Текстовый блок:
....

В XX–XXI веках история знакомства писателя с будущей женой получила отражение не только в многочисленных биографических исследованиях о Достоевском, но и в беллетристике (романах Н. Гурьевой-Смирновой «Анна Достоевская», Л. Цыпкина «Лето в Бадене» и др.), драматургии (пьесе Э. Радзинского «Старая актриса на роль жены Достоевского», трагифарсе Л. Ицелева «Достоевский, рулетка и женщины», драме В. Юровицкого «Анна Григорьевна»), в сценариях и фильмах (так, судьбоносная встреча писателя и его будущей жены и история создания романа «Игрок» представлены в художественном фильме Александра Зархи «26 дней из жизни Достоевского» (1980) с Анатолием Солоницыным в роли Достоевского и Евгенией Симоновой в роли Неточки Сниткиной). В последние годы этот сюжет был воссоздан в документальном фильме «Анна Достоевская. Письмо мужу» (2010), где роль жены писателя исполнила Ольга Кирсанова-Миропольская, в сериале Владимира Хотиненко «Достоевский» (2011) с Евгением Мироновым в главной роли и Аллой Югановой в роли Анны Григорьевны, а также в фильме Евгения Ташкова «Три женщины Достоевского» (2011), где роль Достоевского исполнил Андрей Ташков, а роль его супруги — Марина Аксенова.

К описанию первой встречи с Достоевским обращалась неоднократно и сама Анна Григорьевна — в стенографическом дневнике и в воспоминаниях. На сегодняшний день существуют три публикации дневника4 и выпущен полный текст последней редакции ее мемуаров5.

....

Фрагмент источника:
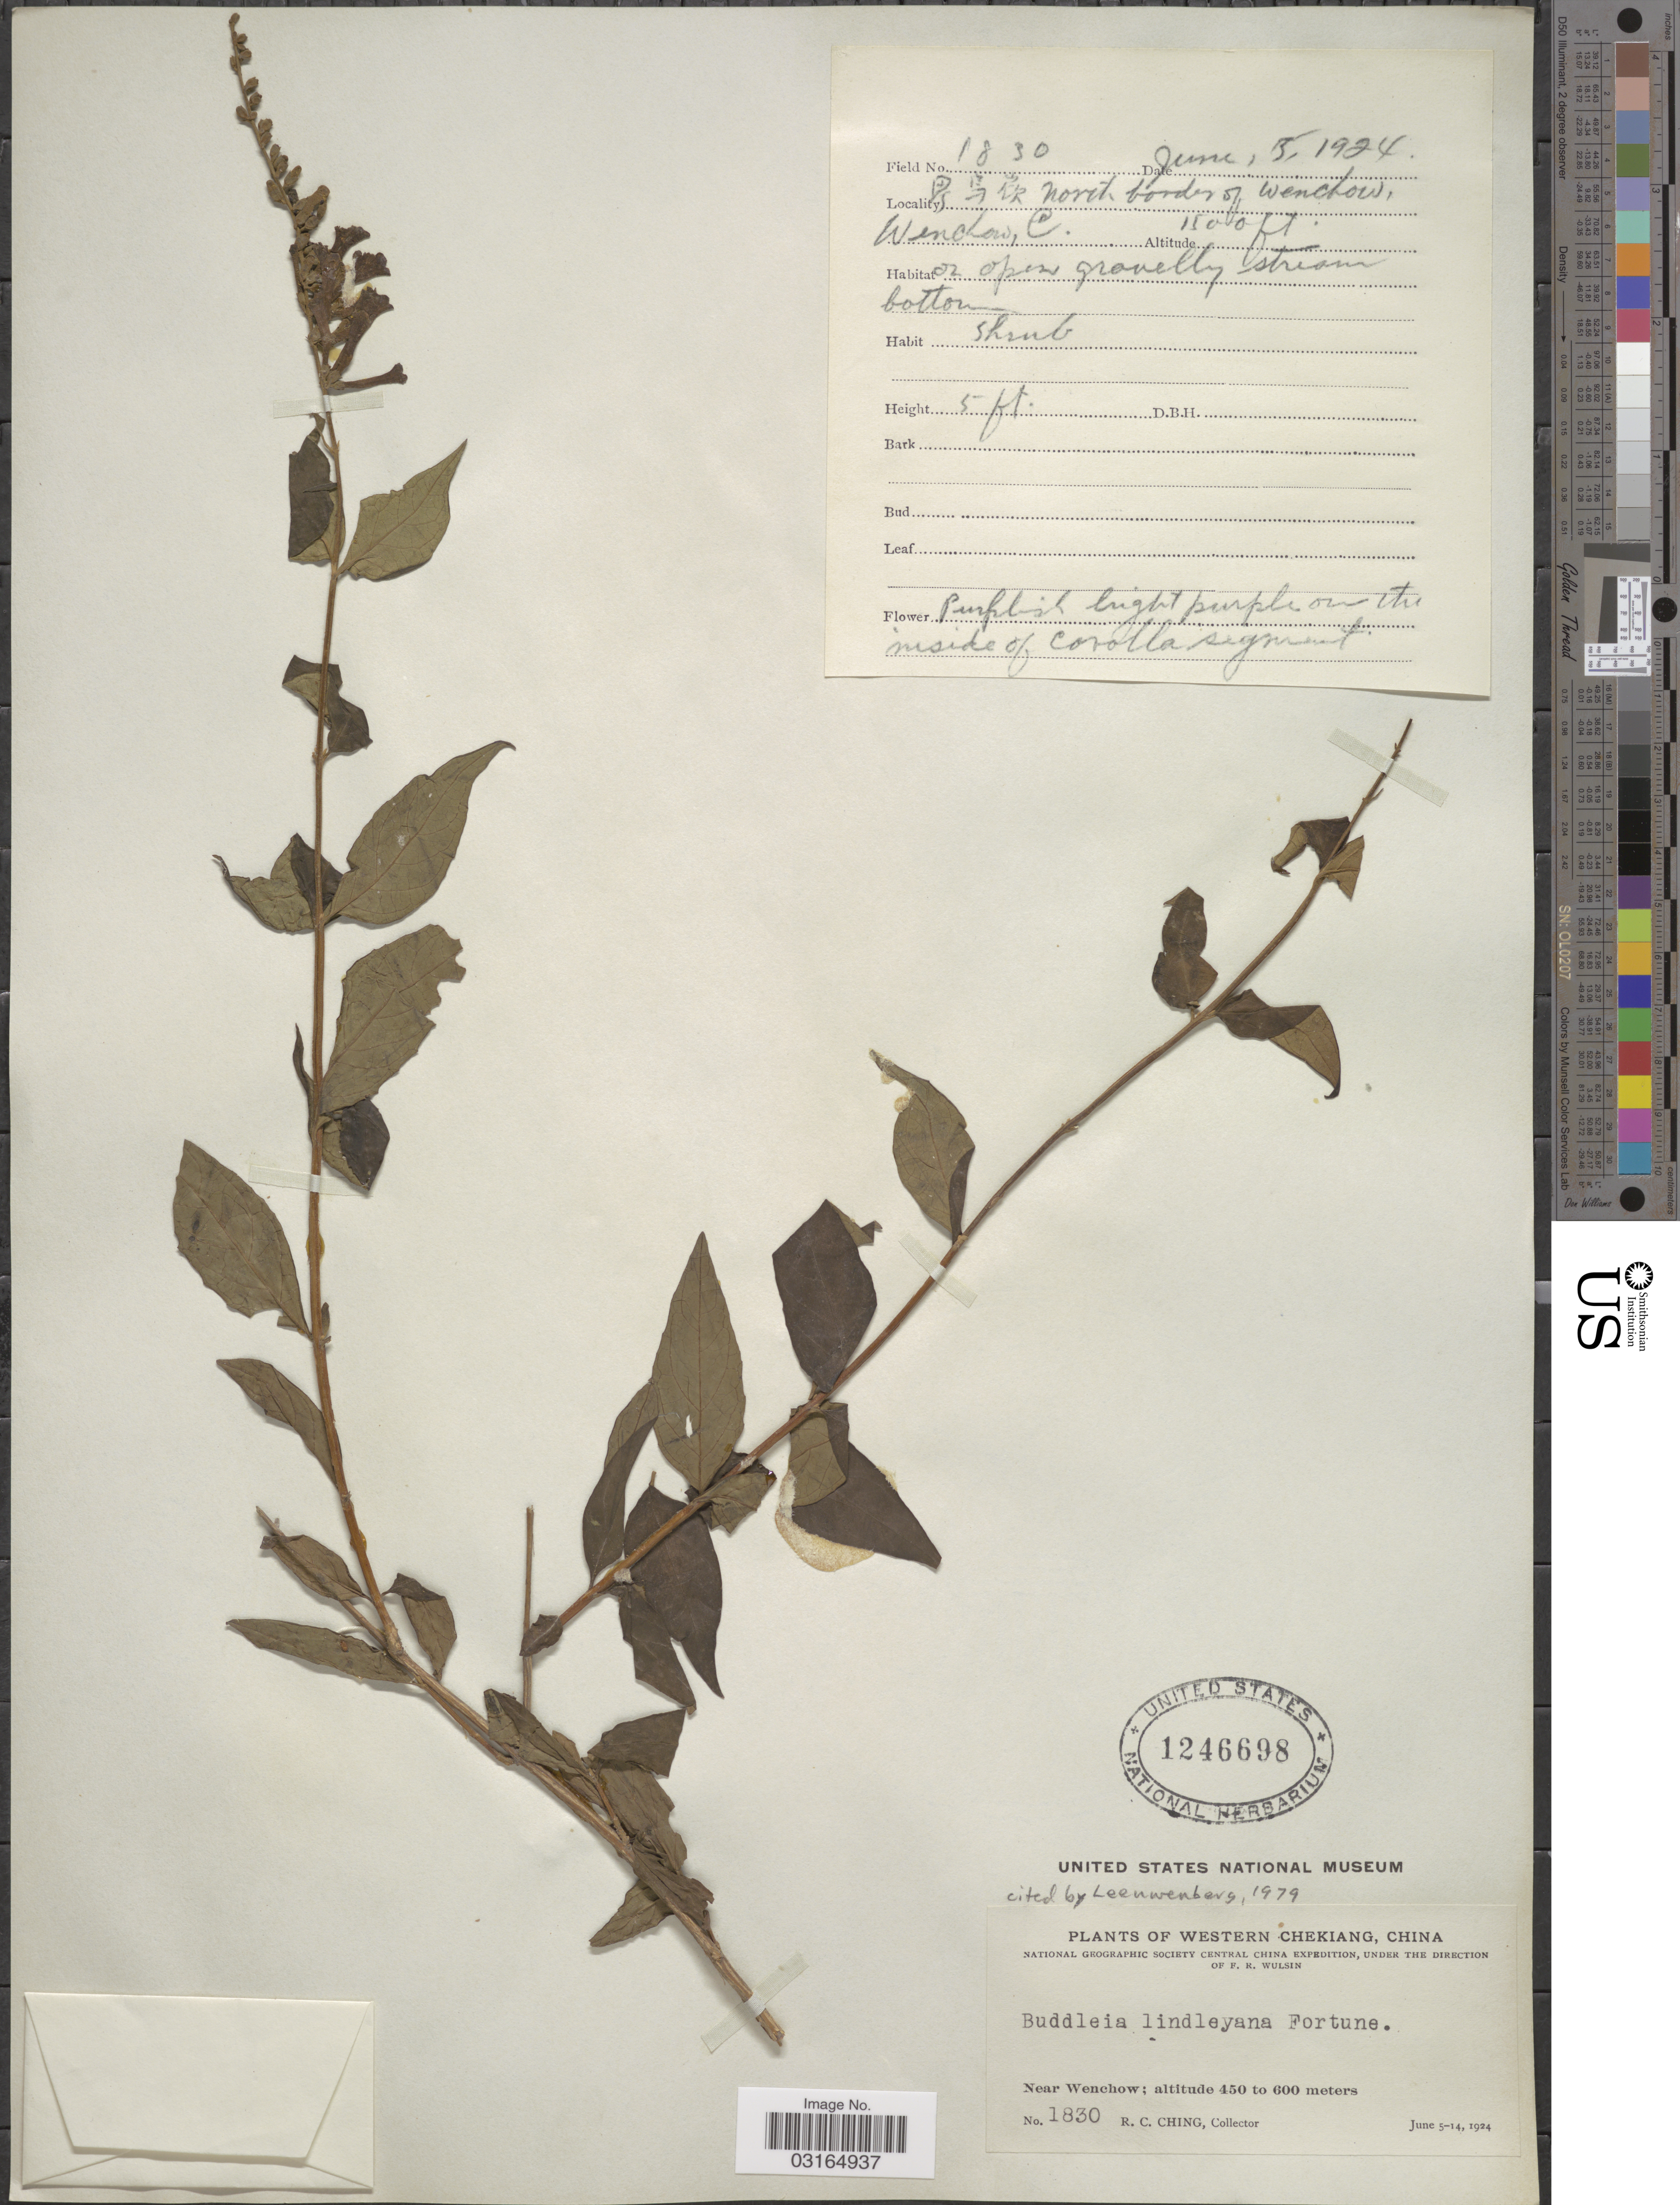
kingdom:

....

Список заданий:
[a] Определите, соответствуют ли тексту о знакомстве Достоевского с будущей женой следующие утверждения; на каждое ответьте «да» или «нет» и приведите решающие слова текста в точной цитате. (i) В фильме Александра Зархи «26 дней из жизни Достоевского» роль Достоевского сыграл Анатолий Солоницын. (ii) В сериале Владимира Хотиненко «Достоевский» роль Анны Григорьевны исполнила Марина Аксенова. (iii) Анна Григорьевна описывала первую встречу с Достоевским только в воспоминаниях.
[b] Объясните в одном–трех предложениях, зачем в тексте о знакомстве Достоевского с будущей женой упомянут фильм Александра Зархи «26 дней из жизни Достоевского».

Ответы к заданиям:
[a]
(i) Да: «с Анатолием Солоницыным в роли Достоевского».
(ii) Нет: «Аллой Югановой в роли Анны Григорьевны».
(iii) Нет: «в стенографическом дневнике и в воспоминаниях».

[b] Фильм приведен как пример того, что история знакомства писателя с будущей женой нашла отражение в кино. В нем представлены судьбоносная встреча Достоевского и его будущей жены и история создания романа «Игрок».